El Señor también habla de otro descanso que se halla al llevar Su yugo sobre uno mismo. Después de recibir el perdón de sus pecados, el creyente debe atravesar este mundo donde encuentra muchas penas y toda clase de pruebas. Con ellas, la propia voluntad experimenta contrariedades, el alma está agitada, porque no se pueden cambiar las circunstancias. El Señor enseña entonces el medio para poder caminar hacia adelante, aun pasando por las más grandes pruebas, pero disfrutando, a la vez, de aquel descanso. Él puede enseñarlo, porque fue manso (v. 29) y humilde de corazón, porque fue el primero en pasar por un camino de sufrimientos en la obediencia. Al entrar en este mundo, dijo: “He aquí que vengo, oh Dios, para hacer tu voluntad”. En su camino, siempre lo aceptó todo de la mano de su Padre, hasta la terrible copa en Getsemaní. Lo oímos decir: “Sí, Padre, porque así te agradó” (v. 26). Quiere enseñarnos a hablar como él mismo habló, en todas las circunstancias que contrarían nuestra voluntad y agobian nuestro corazón. Quiere que aprendamos a atravesarlas con él y digamos: “Sí, Padre, porque así te agradó”. Él dice: “Llevad mi yugo sobre vosotros, y aprended de mí, que soy manso y humilde de corazón; y hallaréis descanso para vuestras almas; porque mi yugo es fácil, y ligera mi carga” (v. 29-30). Su yugo es la sumisión a la voluntad de su Padre. Para el corazón renovado, este yugo es fácil y el peso ligero; es el suyo. Él lo lleva con nosotros, y así disfrutamos de su comunión en medio de las pruebas. Allí aprendemos a conocerlo mejor que en la prosperidad material, y podemos disfrutar sin cesar de este descanso en comunión con él, por penosas que sean nuestras circunstancias.
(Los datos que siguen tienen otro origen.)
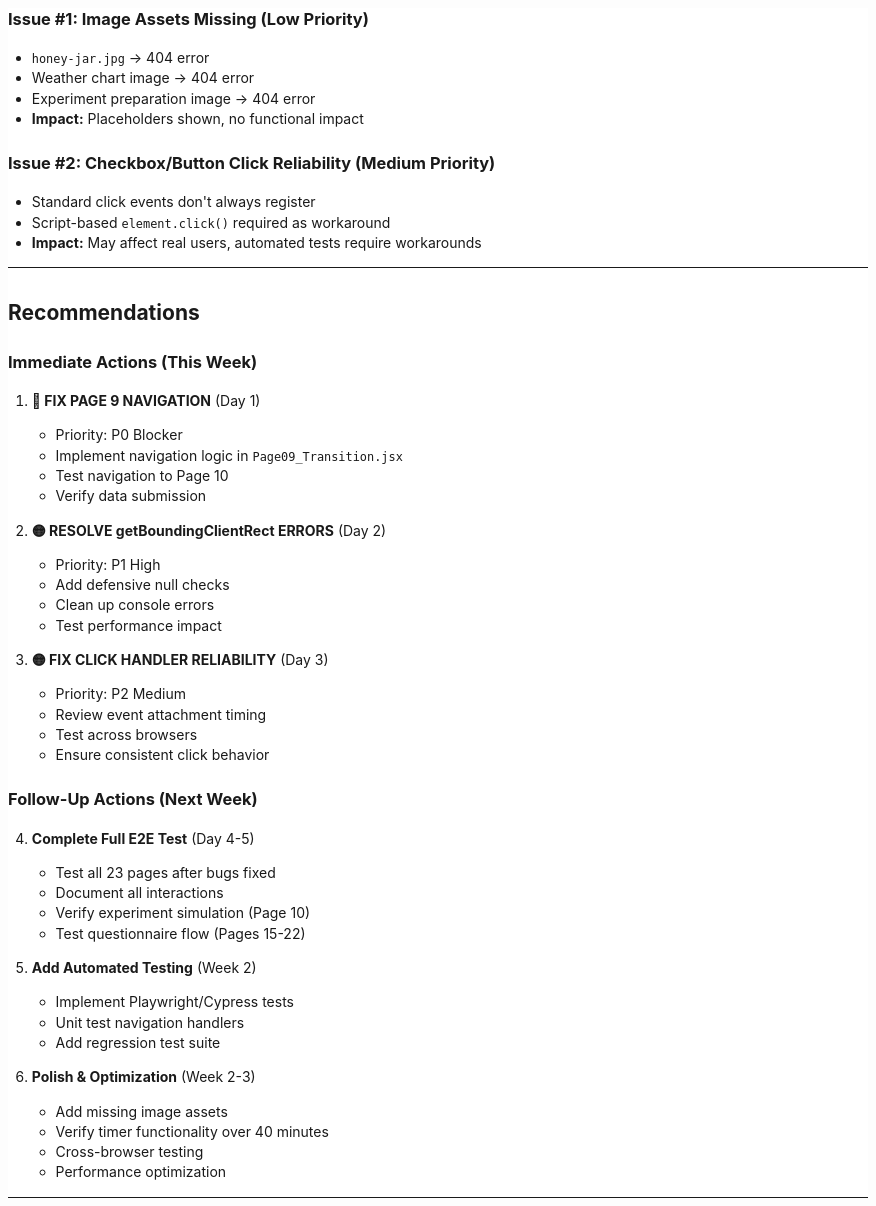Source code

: ### Issue #1: Image Assets Missing (Low Priority)
- `honey-jar.jpg` → 404 error
- Weather chart image → 404 error
- Experiment preparation image → 404 error
- **Impact:** Placeholders shown, no functional impact

### Issue #2: Checkbox/Button Click Reliability (Medium Priority)
- Standard click events don't always register
- Script-based `element.click()` required as workaround
- **Impact:** May affect real users, automated tests require workarounds

---

## Recommendations

### Immediate Actions (This Week)

1. **🔴 FIX PAGE 9 NAVIGATION** (Day 1)
   - Priority: P0 Blocker
   - Implement navigation logic in `Page09_Transition.jsx`
   - Test navigation to Page 10
   - Verify data submission

2. **🟡 RESOLVE getBoundingClientRect ERRORS** (Day 2)
   - Priority: P1 High
   - Add defensive null checks
   - Clean up console errors
   - Test performance impact

3. **🟡 FIX CLICK HANDLER RELIABILITY** (Day 3)
   - Priority: P2 Medium
   - Review event attachment timing
   - Test across browsers
   - Ensure consistent click behavior

### Follow-Up Actions (Next Week)

4. **Complete Full E2E Test** (Day 4-5)
   - Test all 23 pages after bugs fixed
   - Document all interactions
   - Verify experiment simulation (Page 10)
   - Test questionnaire flow (Pages 15-22)

5. **Add Automated Testing** (Week 2)
   - Implement Playwright/Cypress tests
   - Unit test navigation handlers
   - Add regression test suite

6. **Polish & Optimization** (Week 2-3)
   - Add missing image assets
   - Verify timer functionality over 40 minutes
   - Cross-browser testing
   - Performance optimization

---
¡Qué perfecto Salvador poseemos en Cristo! Si fuimos a él para ser liberados del peso de nuestros pecados, ¡deseemos conocerlo cada vez mejor! Aprendamos de él cuál es el camino de la sumisión a la voluntad del Padre, para hallar el descanso del alma en medio de las circunstancias del desierto, esperando entrar próximamente en el descanso de Dios al fin del camino.